28/09/2021 – También es importante sanar la imagen que tenemos de Dios Padre. No podemos olvidar que él es Dios, que es pura perfección, infinito amor sin mancha de rencores o debilidades. Por eso no podemos atribuirle nada negativo, nada limitado, nada imperfecto. Él es Padre, pero de otra manera, no con las imperfecciones y defectos que tienen los padres de la tierra; su paternidad no tiene los aspectos negativos de las paternidades de este mundo. Por eso, si en nuestra imagen del Padre Dios hay alguna sombra de posesividad, de rencor, o nos imaginamos a un Padre Dios medio tonto, dormido o sordo, tenemos que decirnos a nosotros mismos que ése no es el Padre Dios; eso es sólo una imagen equivocada que aparece en nuestra imaginación. Si nuestro padre de la tierra nos olvidó, no nos equivoquemos creyendo que el Padre Dios también nos olvida (Is. 49, 15-16).
Por otra parte, no podemos ignorar que nuestra imaginación es incapaz de captar la perfección y la hermosura del Padre Dios y siempre se queda corta, nunca se puede formar una imagen adecuada de él. Así lo dice el Catecismo de la Iglesia: “Los padres humanos pueden fallar y pueden desfigurar la imagen de la paternidad y de la maternidad. Conviene recordar entonces que Dios. trasciende la paternidad y la maternidad humanas. Nadie es padre como Dios” (CEC 239). En la oración tendremos que ir mejorando poco a poco la imagen que tenemos del Padre Dios, para asegurarnos que en esa imagen sólo haya cosas nobles y bellas: amor, poder, seguridad, vida en plenitud; y tendremos que ir eliminando de esa imagen todo lo que sea autoritarismo, crueldad, persecución, posesividad, o por el contrario debilidad, pasividad, tristeza, o la emotividad propia de un abuelito, diciendo: “Eso no eres tú, mi Padre”.

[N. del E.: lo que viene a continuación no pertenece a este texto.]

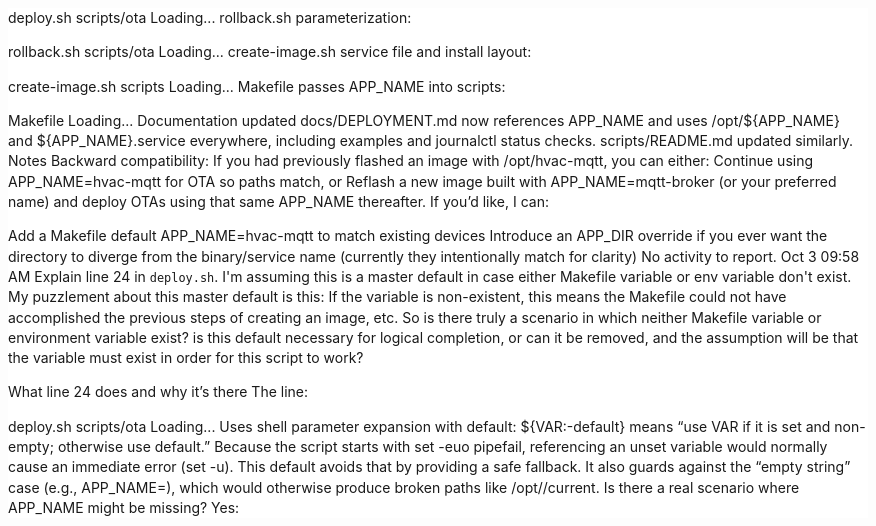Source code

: deploy.sh
scripts/ota
Loading...
rollback.sh parameterization:

rollback.sh
scripts/ota
Loading...
create-image.sh service file and install layout:

create-image.sh
scripts
Loading...
Makefile passes APP_NAME into scripts:

Makefile
Loading...
Documentation updated
docs/DEPLOYMENT.md now references APP_NAME and uses /opt/${APP_NAME} and ${APP_NAME}.service everywhere, including examples and journalctl status checks.
scripts/README.md updated similarly.
Notes
Backward compatibility: If you had previously flashed an image with /opt/hvac-mqtt, you can either:
Continue using APP_NAME=hvac-mqtt for OTA so paths match, or
Reflash a new image built with APP_NAME=mqtt-broker (or your preferred name) and deploy OTAs using that same APP_NAME thereafter.
If you’d like, I can:

Add a Makefile default APP_NAME=hvac-mqtt to match existing devices
Introduce an APP_DIR override if you ever want the directory to diverge from the binary/service name (currently they intentionally match for clarity)
No activity to report.
Oct 3 09:58 AM
Explain line 24 in `deploy.sh`. I'm assuming this is a master default in case either Makefile variable or env variable don't exist.  My puzzlement about this master default is this:  If the variable is non-existent, this means the Makefile could not have accomplished the previous steps of creating an image, etc.  So is there truly a scenario in which neither Makefile variable or environment variable exist?  is this default necessary for logical completion, or can it be removed, and the assumption will be that the variable must exist in order for this script to work?

What line 24 does and why it’s there
The line:


deploy.sh
scripts/ota
Loading...
Uses shell parameter expansion with default: ${VAR:-default} means “use VAR if it is set and non-empty; otherwise use default.”
Because the script starts with set -euo pipefail, referencing an unset variable would normally cause an immediate error (set -u). This default avoids that by providing a safe fallback.
It also guards against the “empty string” case (e.g., APP_NAME=), which would otherwise produce broken paths like /opt//current.
Is there a real scenario where APP_NAME might be missing?
Yes:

Tendremos que rogarle a él mismo que nos ayude a corregir esa imagen, pidiéndole frecuentemente por ejemplo: “Padre, ayúdame a descubrir que necesito tu paternidad, tu firmeza, ayúdame a adorar tu poder y a reconocer que de ti depende mi vida”. O quizás tengamos que pedir: “Padre, ayúdame a reconocer tu inmensa ternura y tu compasión”. Pero además tendremos que trabajar con la Palabra de Dios y meditar en oración los textos que nos hablen de Dios, para descubrir aquello que nos despierta rechazo o que no terminamos de aceptar con paz y gozo, y entonces podremos preguntarnos la causa de que nos moleste algo de Dios, y pediremos más concretamente la gracia que necesitamos para sanar nuestra imagen del Padre Dios. Invocando la ayuda del Espíritu finalmente dejaremos que el Espíritu nos impulse para clamar de todo corazón “¡Padre!” (Gál. 4, 6).
Quizás también tengamos que reconciliarnos con él porque lo hemos culpado de nuestros males. Quizás tuvimos momentos de mucho dolor y desamparo, y hemos sentido que el Padre Dios nos había abandonado. Quizás no se lo dijimos, pero así lo sentíamos en nuestro corazón. Entonces no perdimos la fe, pero perdimos el deseo de tener una intimidad con el Padre Dios. Si es así, en algún momento tenemos que expresarle esa sensación de abandono que quedó guardada en el corazón. Es cierto que él no fue el culpable de lo que nos pasó porque él no se dedica a mandar sufrimientos; los dolores y problemas son parte de la vida, de la naturaleza, de la sociedad. Pero si nos sentimos abandonados tenemos que manifestarle la queja de nuestro corazón. La Biblia está llena de reproches que el corazón humano le hace al Padre Dios. Veamos dos ejemplos: “¿Dónde está tu celo apasionado, la compasión de tus entrañas? ¿Es que tus entrañas se han cerrado para mí? Porque tú eres nuestro Padre” (Is. 63, 15). “¿Por qué Señor rechazas mi alma, ocultas tu rostro lejos de mí? Desdichado y débil estoy desde mi infancia, he soportado tus terrores y ya no puedo más” (Sal. 88, 15-17). Cuando el corazón se expresa así no lo hace porque quiere alejarse del Padre Dios, sino para reconciliarse con él, para darle un lugar en el corazón herido y permitirle que lo sane. Ocultar cosas y escapar de la presencia del Padre nos priva de vivir en su intimidad y nos quita fuerzas. Pero expresándonos con sinceridad y pidiendo la gracia para reconciliarnos con él, nos colocamos en el buen camino que nos llevará a una preciosa amistad con el Padre Dios. Vale la pena adentrarse en ese camino de vida y de amor. En los próximos programas nos dedicaremos al Hijo, a Jesús, que es el centro de nuestra fe cristiana.